2.3.3. Quelques formes d’échanges plus complexes

Certains échanges comportent une seule intervention verbale, comme les échanges tronqués et ceux dont une intervention est non verbale :

Voici une suite d’échanges tronqués où JP enchaîne sur un nouvel échange sans que l’intervention pourtant réitérée de F1 (ni celle de P) ne soit relevée par aucun des participants :

‘F1 il est: épais
P il est bien moi j’aime beaucoup ces vins
F1 il est épais sur sur la langue
P c’est un vin de
F1 j’trouve qu’il est épais sur la langue
JP vous allez dans quelle région (JJ & Co n°22, 1119).’

Un échange comportant une intervention non verbale initiative :

‘1. (sert du vin à 3.)
3. merci (Vinorama n°1, 27).’

Un échange comportant une intervention non verbale réactive :

‘1. le bois euh: pas marqué comme tu disais
3. [non de la tête] (Vinorama n°1, 27).’

Des échanges ternaires peuvent inclure une intervention non verbale ou paraverbale comme dans cet extrait :

‘C. attention à pas toucher ton nez hein
(rire général)
M. oh la comment veux-tu qu’on s’concentre (S.A.V. n°11, 21).’

Des échanges peuvent s’étirer sur plus de deux ou de trois interventions pour aboutir à l’intervention finale très éloignée, lorsqu’il y a par exemple, désaccord entre des participants. Une évaluation négative sur le vin ou une réaction de désaccord amène généralement son auteur à devoir la justifier :

‘[Pendant la phase olfactive, le sommelier n°2. trouve le vin alcooleux - évaluation négative. Le sommelier n°1. doute et 2. justifie sa position – intervention peu audible.
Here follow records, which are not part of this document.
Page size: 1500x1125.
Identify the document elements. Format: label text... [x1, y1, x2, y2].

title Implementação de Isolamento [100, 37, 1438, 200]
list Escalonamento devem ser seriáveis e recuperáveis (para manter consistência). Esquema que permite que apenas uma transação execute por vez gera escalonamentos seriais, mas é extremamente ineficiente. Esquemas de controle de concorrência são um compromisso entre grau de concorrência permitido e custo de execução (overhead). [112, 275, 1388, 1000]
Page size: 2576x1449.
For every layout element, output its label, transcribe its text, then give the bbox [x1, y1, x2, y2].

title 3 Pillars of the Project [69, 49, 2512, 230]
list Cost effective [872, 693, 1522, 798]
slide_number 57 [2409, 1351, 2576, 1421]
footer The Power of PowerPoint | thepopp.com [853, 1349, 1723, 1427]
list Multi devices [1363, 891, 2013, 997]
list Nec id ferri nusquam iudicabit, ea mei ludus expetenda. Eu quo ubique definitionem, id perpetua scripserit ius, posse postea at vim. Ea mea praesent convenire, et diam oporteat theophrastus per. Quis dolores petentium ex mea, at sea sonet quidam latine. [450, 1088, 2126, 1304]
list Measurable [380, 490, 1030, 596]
C’est 1. qui explicite son doute en donnant les arguments de son désaccord] :
2. c’est un p’tit peu alcooleux aussi
1. tu trouves’
2. oui, (ça r’monte… )
1. j’lui trouve pas vraiment d’l’alcool... (il a une bonne couleur) il est quand même assez: assez souple (Vinorama n°1, 65).’

L’extension peut aussi être le fait du premier locuteur :

‘D. moi j’sens les la banane là hein
M. la banane’
D. l’acétate d’iso-amyl en tout cas
[rire] (S.A.V. n°15, 824).’

Mais l’accord unanime entre les participants peut aussi entraîner une extension de l’échange en cas, par exemple, de reformulation :

‘2. avec une belle euh: apparition de jambes qui redescendent assez lentement

3. oui
2. (donc) une présence de glycérol euh: assez importante
3. oui c’est vrai
1. ou d’alcool hein
2. oui glycérol ou alcool bien sûr (Vinorama n°1, 43).’
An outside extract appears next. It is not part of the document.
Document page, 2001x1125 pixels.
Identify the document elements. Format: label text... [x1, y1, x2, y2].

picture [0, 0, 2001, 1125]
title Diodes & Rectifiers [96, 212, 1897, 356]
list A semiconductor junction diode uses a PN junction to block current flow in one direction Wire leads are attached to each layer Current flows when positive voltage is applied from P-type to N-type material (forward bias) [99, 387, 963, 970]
Les trois sommeliers sont d’accord sur la présence de glycérol. On peut interpréter cette suite d’interventions soit comme la succession de trois échanges binaires (initiative + réactive), soit comme une seule intervention de 2. si l’on considère que 3. ne manifeste que des régulateurs (il approuve à deux reprises) et que 1. reformule la proposition de 2.
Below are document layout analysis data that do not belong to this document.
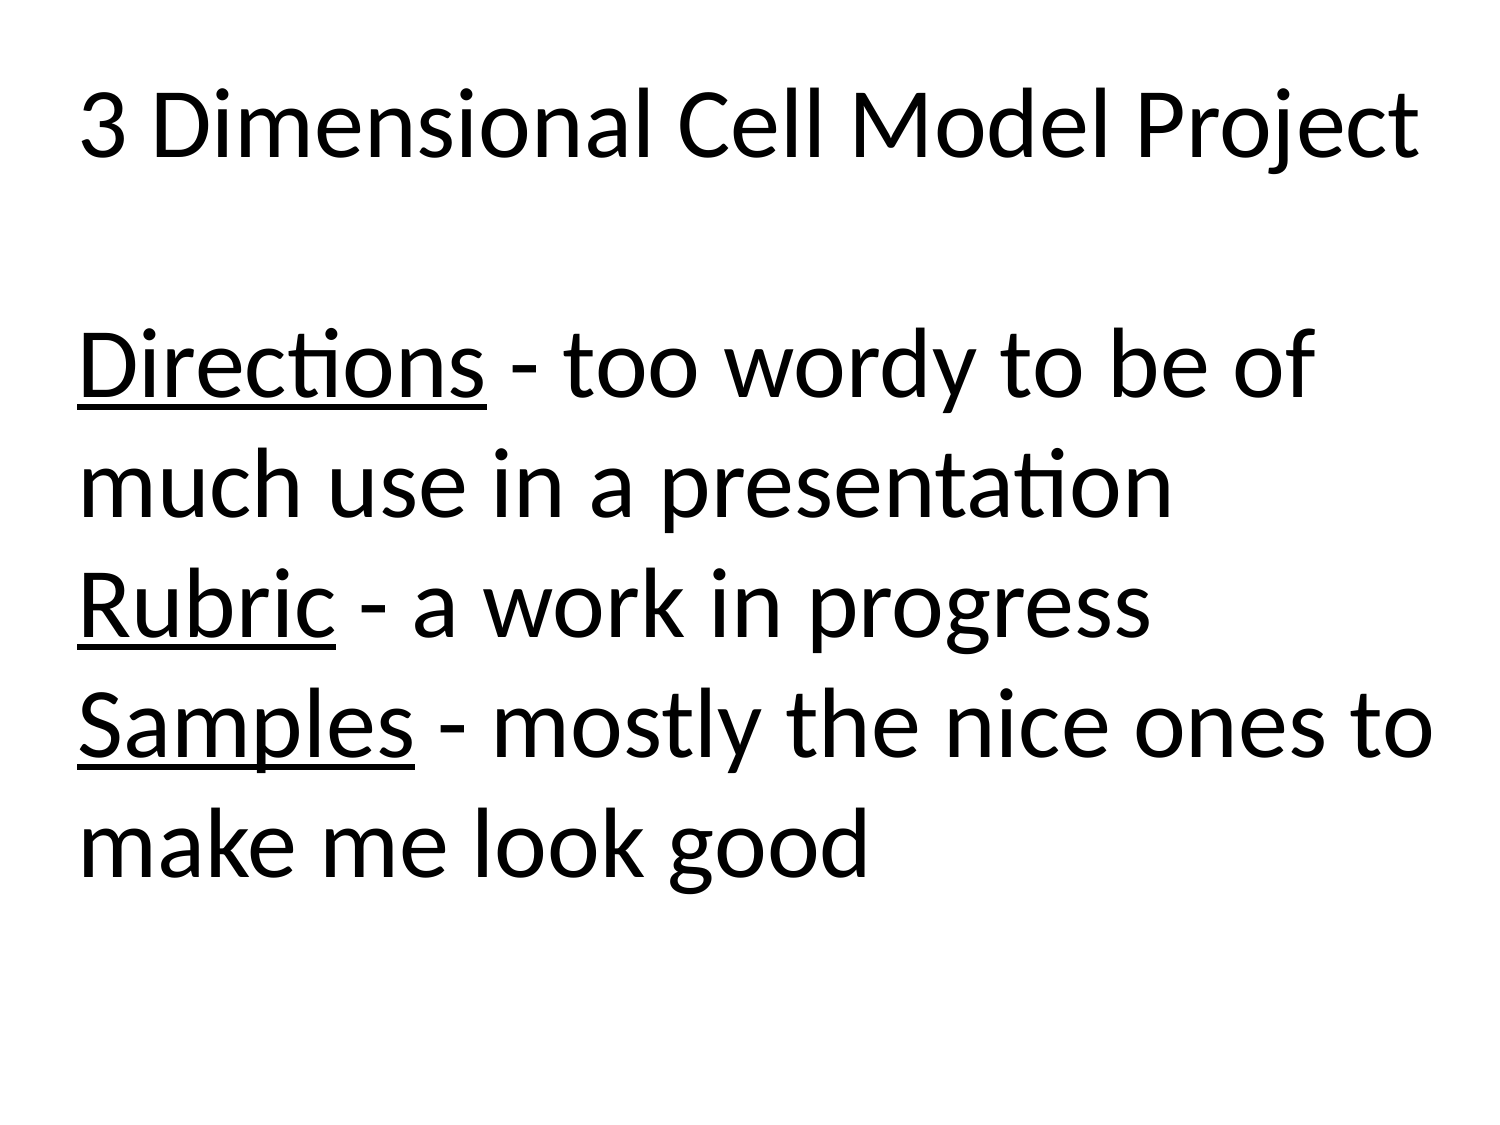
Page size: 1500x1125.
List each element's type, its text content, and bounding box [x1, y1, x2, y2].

text_box 3 Dimensional Cell Model Project Directions - too wordy to be of much use in a presentation Rubric - a work in progress Samples - mostly the nice ones to make me look good [62, 50, 1463, 905]
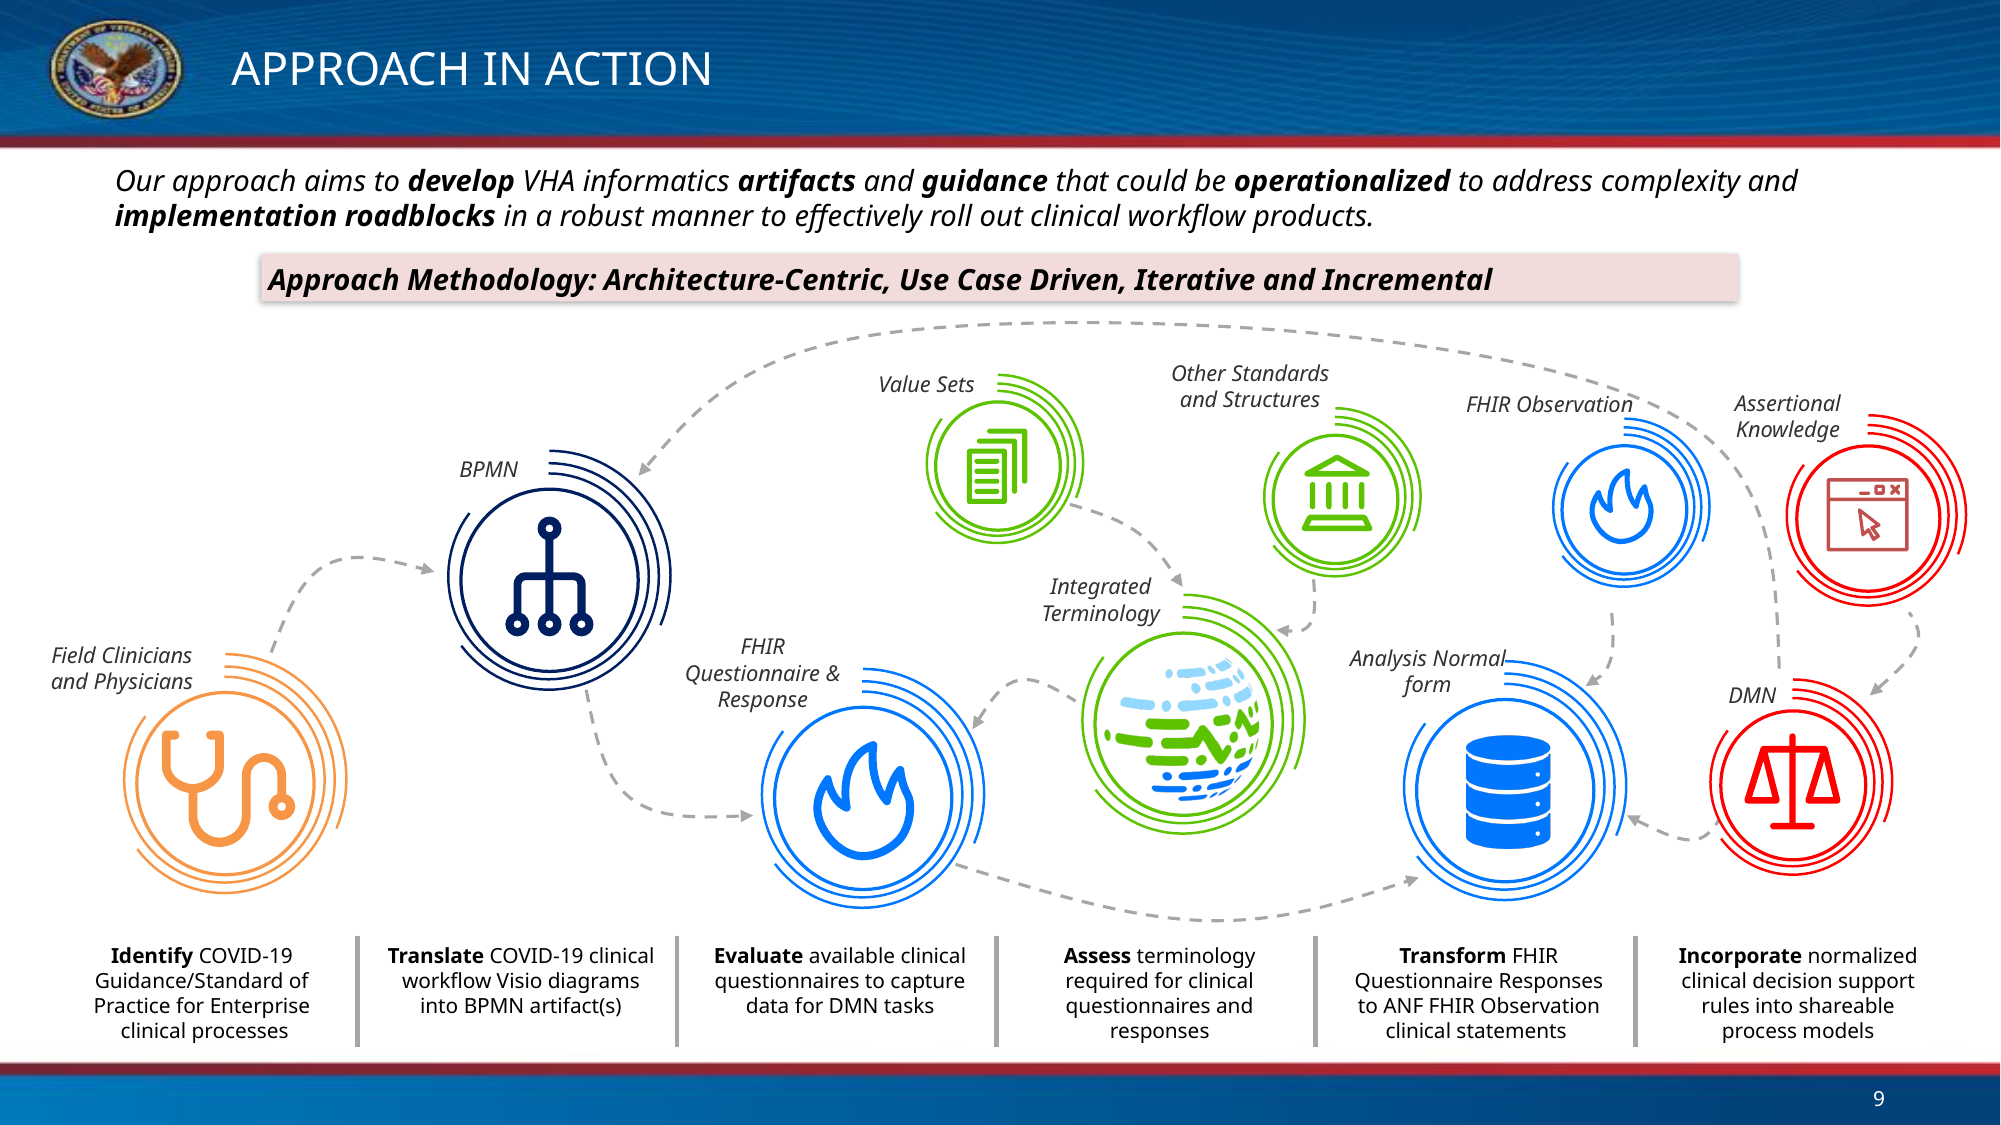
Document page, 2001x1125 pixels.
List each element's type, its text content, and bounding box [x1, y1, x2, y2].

list Our approach aims to develop VHA informatics artifacts and guidance that could be operationalized to address complexity and implementation roadblocks in a robust manner to effectively roll out clinical workflow products. [99, 154, 1900, 224]
title Approach in Action [216, 32, 1900, 113]
picture [0, 0, 2001, 1125]
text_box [51, 935, 1949, 1052]
text_box 9 [1433, 1074, 1900, 1125]
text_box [253, 253, 1780, 320]
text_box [33, 322, 1967, 921]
Un échange peut être enchâssé dans un autre lorsqu’un nouveau sous-thème apparaît alors que le précédent n’est pas épuisé :

‘A. un peu déséquilibrée c’est pâteux et acide on dirait qu’on a Rajouté de l’acidité dans c’vin qu’on a acidifié ce vin
E. ... court
A. oui, oui oui, l’impression générale c’est qu’c’est pas un grand vin c’est clair hein
E. ...
A. tout à fait, de quel ordre est la P.A.I.’ (Vivier 96 n°2, 90).’

Malgré la transcription médiocre due aux chevauchements et au bruit de fond, on voit que E. l’élève introduit trop tôt le thème de la persistance en bouche (intervention initiative dans laquelle il trouve que le vin est court) puisque A. le professeur acquiesce (intervention réactive), mais revient sur celui de l’impression générale avant de réintroduire celui de la P.A.I. 222

Notes
222.

, mais nous trouvons plus souvent (cf. plus loin, l’analyse microsyntaxique) des interventions “orphelines“ enchâssées dans un échange : ce peut être un cas souvent rencontré dans les interactions pluri-locuteurs.